Segment Start: Extracted data

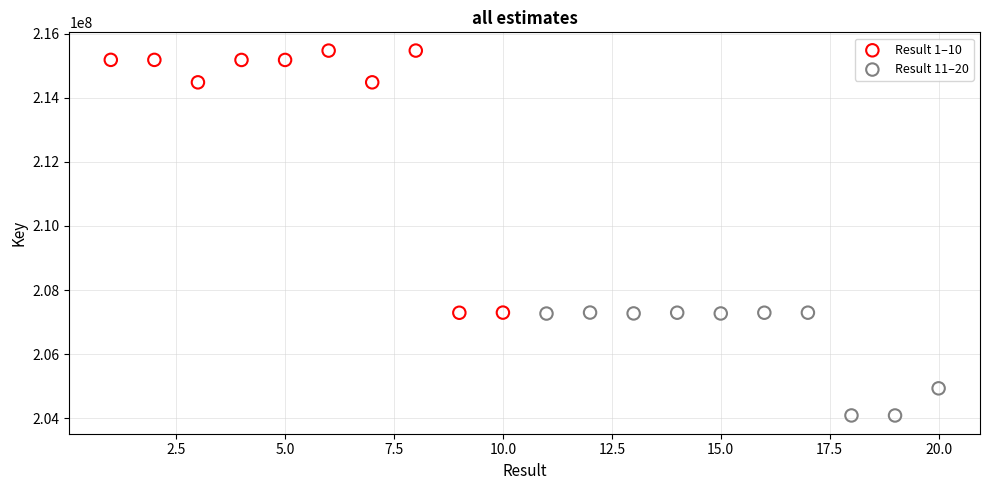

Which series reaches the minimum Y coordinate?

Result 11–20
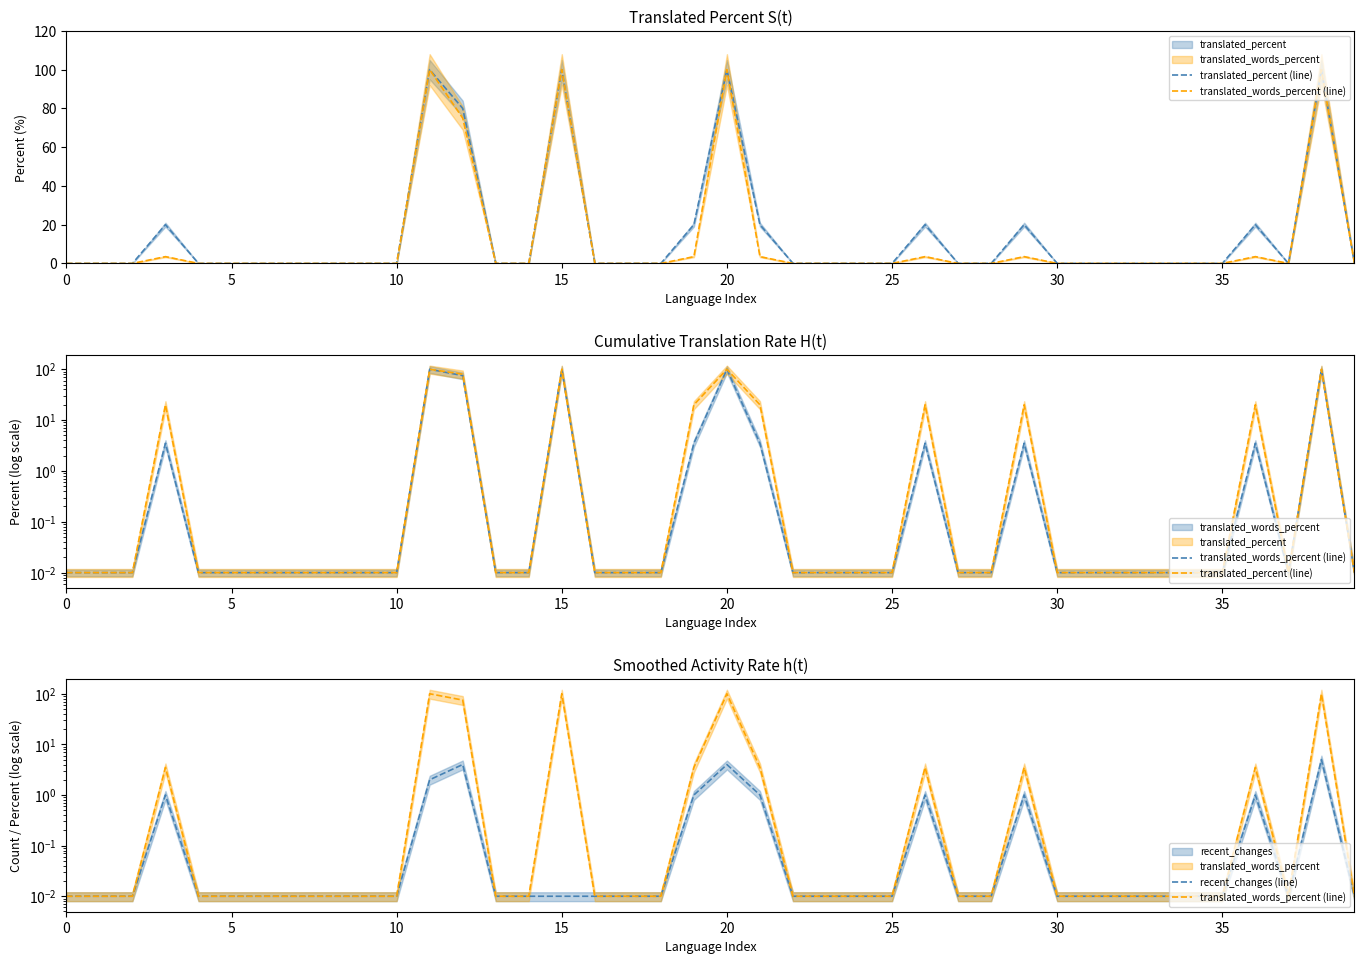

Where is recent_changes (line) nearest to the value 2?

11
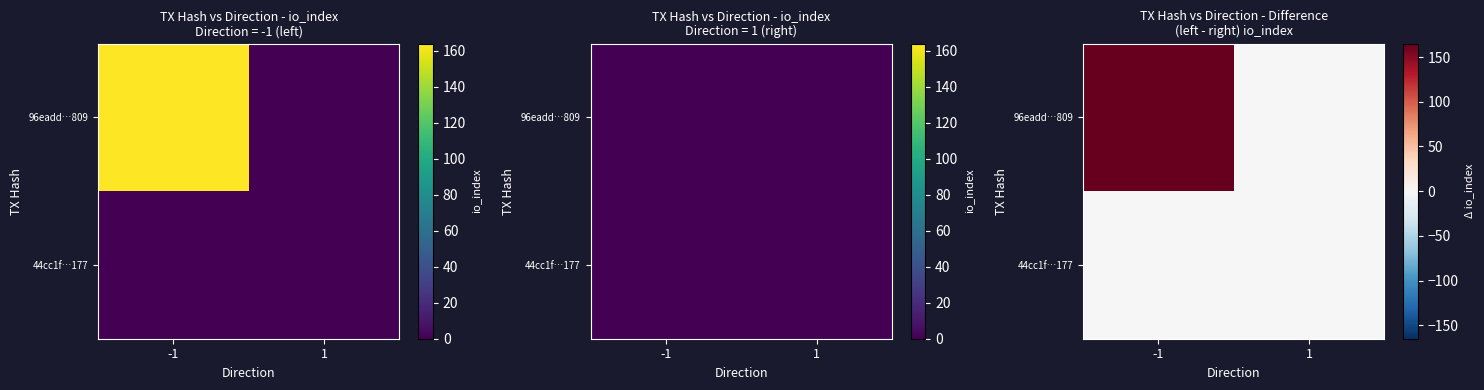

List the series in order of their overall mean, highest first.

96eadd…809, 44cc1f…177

Segment End: Extracted data

=== To do ===
Substitute "closest" for "nearest" in the lines above and write them out again with nothing else changed. Leave the pictures out.

=== Answer to the problem ===
Which series reaches the minimum Y coordinate?

Result 11–20

Where is recent_changes (line) closest to the value 2?

11

List the series in order of their overall mean, highest first.

96eadd…809, 44cc1f…177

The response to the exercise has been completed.